B. L’impact prévisible sur la structuration des opérations de financement
La décision apporte une sécurité juridique bienvenue aux acteurs du marché financier. En validant l’exonération de TVA pour les contrats de sous-participation, la Cour reconnaît la nature financière de ces instruments et les intègre pleinement dans le périmètre des opérations de crédit. Cette solution est de nature à encourager le recours à de tels montages, qui permettent aux initiateurs d’obtenir des liquidités tout en conservant les créances à leur bilan, ce qui peut présenter des avantages réglementaires ou comptables.

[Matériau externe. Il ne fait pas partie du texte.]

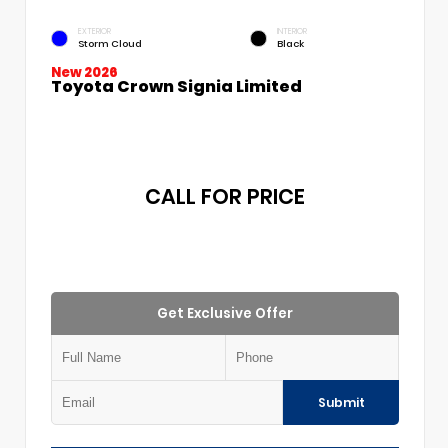
EXTERIOR
INTERIOR
Storm Cloud
Black
New 2026
Toyota Crown Signia Limited
CALL FOR PRICE
Get Exclusive Offer
Submit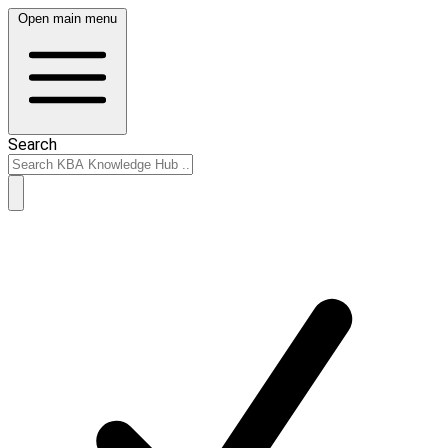
Open main menu
Search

À plus long terme, la portée de cet arrêt dépasse le seul cas du contrat de sous-participation. Il envoie un signal clair : toute opération, quelle que soit sa dénomination ou sa structure juridique, dont la fonction essentielle est de mettre un capital à disposition d’un agent économique en échange d’une rémunération, a vocation à être qualifiée d’octroi de crédit et à bénéficier de l’exonération de TVA. Cette jurisprudence renforce la prévisibilité du régime fiscal pour l’ingénierie financière et confirme que la neutralité de la TVA doit prévaloir sur des distinctions formelles qui ne reflètent pas la réalité économique des transactions.